Sullivan and his friend Leo Koncher, age eighty-three, gingerly cross an old railroad bridge forty feet over the Passaic River:

Many of the railroad ties on the bridge were burnt out so that the path was like the smile of a man with no teeth. I was walking slowly in an effort to keep from falling in, and at several points we both had to get on our hands and knees to climb between faraway ties. I expressed concern. “What are you worried about” he finally asked me. I said I was worried about falling into the river. Leo shook his head in bemused disgust. When we got to the end of the bridge, he had me look up to see the elevated span stuck straight in the air like a rusted knife. “It’s beautiful, isn’t it,” he said. “This is really the best view.” 
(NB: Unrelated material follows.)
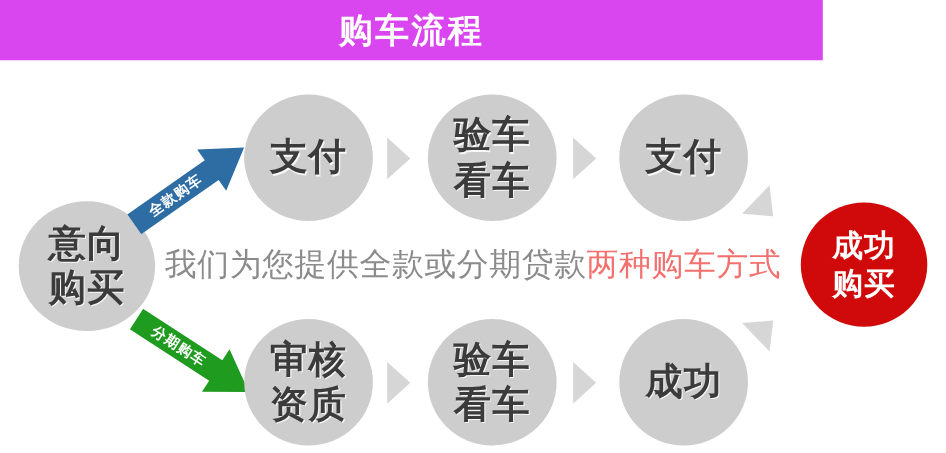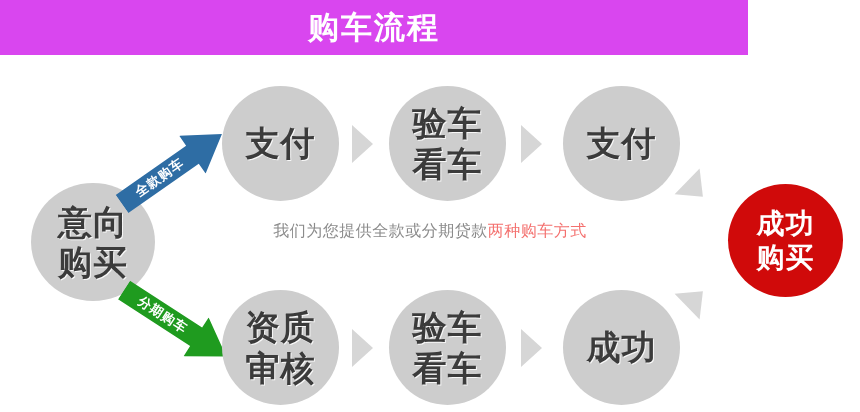"意向" #node-intent { left: 31px -> 17px }
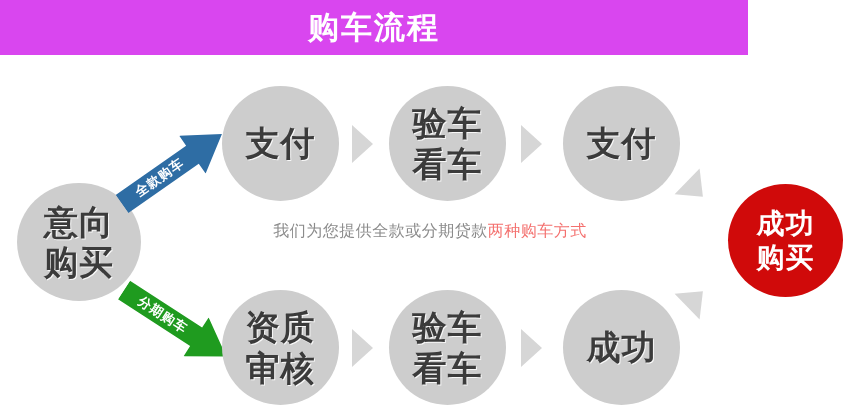"我们为您提供全款或分期贷款两种购车方式" .caption { font-size: 16px -> 29px }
Frazier attends a powwow, walks around, observes all the activity, and then suddenly decides he wants to be somewhere quiet and empty:

I maneuvered through the crowd, went by the taco and lemonade stands, out the gate in the chain-link fence, through the field full of parked cars. The carnival had shut down and the rock-and-roll no longer played, and only one generator still purringly ran. I walked to downtown Pine Ridge, past the tribal building, up the hill to the old hospital, and then onto the open field of the Path the Doctors Walk On. I went half a lap around and sat down. The grass was damp; dew had begun to fall. I could hear the amplified voice of the announcer at the powwow. Then his voice stopped, and the only sound was the singing and drumming. It came through the darkness high and strong and wild as if blown on the wind. It could have been ten voices singing or it could have been a thousand. At moments it sounded like other night noises, coyotes or mosquitoes, or like a sound the land itself might make. I imagined what hearing this would have done to me if I were a young man from Bern, Switzerland (say), travelling the prairie for the first time in 1843. I knew it would have scared and thrilled me to within an inch of my life.

Or like the sound the land itself might make – how fine that is! These books are deeply in touch with the land. That’s another thing I love about them. To me, it’s their main message. 

Now, to conclude, I want to imagine a collage that captures the essence of these three wonderful books. I picture it like this: the fire tower on Bear Swamp Hill; Fred Brown’s house in Hog Wallow; an old and weirdly leaning catalpa tree; the ruins of the great paper factory in Harrisville; a wild blueberry bush; Chatsworth General Store; a mud-colored 1948 De Soto; a Ryan monoplane; a pine tree with a splendid green crown and a trunk that is still black from an old fire; a green wood orchid; a whippoorwill; a big red polyethylene canoe; a muskrat; Kearney Library; a carp; stalagmites of pigeon dung; a Muscovy duck; a mosquito; Leo Koncher’s workshop, with salvaged cedar stumps on the roof; the Pulaski Skyway; the PJP landfill; the old Penn Station; the Stadium Restaurant in downtown Secaucus; a catfish covered in slime; an eagle feather on a buckskin thong; portrait of Le War Lance; Big Bat’s Texaco; a sun-dance pole; a star quilt; aerial view of White Clay; page from the Billings Gazette showing full-color photo of Frazier’s car upside down in snow-filled ditch; portrait of SuAnne Big Crow; fatality marker on Interstate 90 where SuAnne’s fatal accident occurred; grove of cotton woods; spiderwort; tumbleweeds. Overlap these images and paste them at crazy angles to each other. I call my collage “Sulpheezier.”